The first assumption is that people will not respond in selfish ways to the incentives created by the welfare state.  For example, that poor people will not work less when they can make themselves eligible for generous unemployment benefits; and that rich people will not engage in tax avoidance and evasion to avoid the confiscatory tax rates necessary for redistributing their wealth.

The second assumption is that all human beings are equal in their innate talents and character traits.  If this is true, then a society that provides a fair equality of opportunity will produce the same outcomes for all groups of people--such as men and women, blacks and whites, poor people and rich people.  So when the outcomes are not the same for all groups, that must be assumed to be the consequence of some unfair discrimination that must be overturned by governmental intervention.

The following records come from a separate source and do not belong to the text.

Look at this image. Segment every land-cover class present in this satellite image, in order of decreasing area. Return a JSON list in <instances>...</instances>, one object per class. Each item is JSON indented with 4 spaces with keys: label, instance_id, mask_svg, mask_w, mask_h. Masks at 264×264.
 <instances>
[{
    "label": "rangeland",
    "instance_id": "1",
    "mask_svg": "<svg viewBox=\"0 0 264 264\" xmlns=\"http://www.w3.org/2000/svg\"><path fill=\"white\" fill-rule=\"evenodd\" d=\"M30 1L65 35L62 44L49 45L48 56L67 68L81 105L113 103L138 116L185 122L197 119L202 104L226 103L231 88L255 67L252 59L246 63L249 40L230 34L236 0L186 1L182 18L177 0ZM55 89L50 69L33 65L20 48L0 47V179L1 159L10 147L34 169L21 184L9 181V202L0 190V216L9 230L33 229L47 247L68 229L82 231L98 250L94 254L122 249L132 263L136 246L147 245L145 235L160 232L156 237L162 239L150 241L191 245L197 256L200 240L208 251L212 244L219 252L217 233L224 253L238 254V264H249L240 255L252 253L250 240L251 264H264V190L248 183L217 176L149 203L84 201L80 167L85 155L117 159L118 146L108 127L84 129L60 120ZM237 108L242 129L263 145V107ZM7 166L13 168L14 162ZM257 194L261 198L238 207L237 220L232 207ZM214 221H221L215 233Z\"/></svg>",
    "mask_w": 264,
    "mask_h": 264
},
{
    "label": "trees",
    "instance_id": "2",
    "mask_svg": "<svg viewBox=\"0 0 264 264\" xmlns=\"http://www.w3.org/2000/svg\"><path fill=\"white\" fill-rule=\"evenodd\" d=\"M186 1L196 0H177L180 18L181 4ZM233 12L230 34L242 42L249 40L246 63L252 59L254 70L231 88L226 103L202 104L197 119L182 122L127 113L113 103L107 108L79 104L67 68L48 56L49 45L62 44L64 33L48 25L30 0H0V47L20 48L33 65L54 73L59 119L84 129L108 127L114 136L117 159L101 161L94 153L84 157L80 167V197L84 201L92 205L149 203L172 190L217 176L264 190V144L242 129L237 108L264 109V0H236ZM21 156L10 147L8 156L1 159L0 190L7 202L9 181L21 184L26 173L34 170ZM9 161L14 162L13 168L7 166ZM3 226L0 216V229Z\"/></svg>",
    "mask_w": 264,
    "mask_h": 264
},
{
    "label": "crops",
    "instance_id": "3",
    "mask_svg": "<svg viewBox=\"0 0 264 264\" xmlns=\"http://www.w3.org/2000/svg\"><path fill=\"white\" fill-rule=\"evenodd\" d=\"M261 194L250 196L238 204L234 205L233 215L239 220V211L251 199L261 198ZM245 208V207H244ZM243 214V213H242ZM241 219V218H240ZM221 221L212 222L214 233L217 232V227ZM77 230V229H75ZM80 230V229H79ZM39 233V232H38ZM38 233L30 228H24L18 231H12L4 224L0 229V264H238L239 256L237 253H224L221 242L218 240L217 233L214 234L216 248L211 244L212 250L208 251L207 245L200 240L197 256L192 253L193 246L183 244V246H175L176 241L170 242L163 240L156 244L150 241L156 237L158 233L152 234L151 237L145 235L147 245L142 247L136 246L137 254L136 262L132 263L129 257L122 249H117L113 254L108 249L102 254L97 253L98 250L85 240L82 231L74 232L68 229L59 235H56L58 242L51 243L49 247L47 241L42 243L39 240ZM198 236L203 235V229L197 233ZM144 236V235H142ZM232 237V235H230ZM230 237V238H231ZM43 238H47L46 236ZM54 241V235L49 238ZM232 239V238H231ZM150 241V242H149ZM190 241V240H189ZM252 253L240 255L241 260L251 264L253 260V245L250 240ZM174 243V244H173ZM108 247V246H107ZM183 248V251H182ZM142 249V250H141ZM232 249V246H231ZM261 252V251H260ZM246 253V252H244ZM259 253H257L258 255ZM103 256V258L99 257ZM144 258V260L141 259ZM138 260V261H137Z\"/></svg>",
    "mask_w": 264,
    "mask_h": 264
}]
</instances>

The third assumption is that human beings are not responsible for their actions.  Those who do well do not deserve their success, because it was due to some undeserved advantages.  And those who do poorly do not deserve their failure, because it was due to some undeserved disadvantages.  This provides moral justification for confiscating most of the property of the rich--Thomas Piketty recommends tax rates of 80% to 90% for the richest people--and for never holding people responsible for their failures.

The fourth assumption is that those who manage the welfare state--politicians and bureaucrats--will do so for the common good and not for their own selfish interests.

The fifth assumption is that the coercive welfare state is absolutely necessary for solving social problems, because if people were left free and held responsible to solve their social problems for themselves and their families in voluntary cooperation with others, they would fail, because they lack the natural ability or inclination to do this.

A biological science of human nature denies these five assumptions.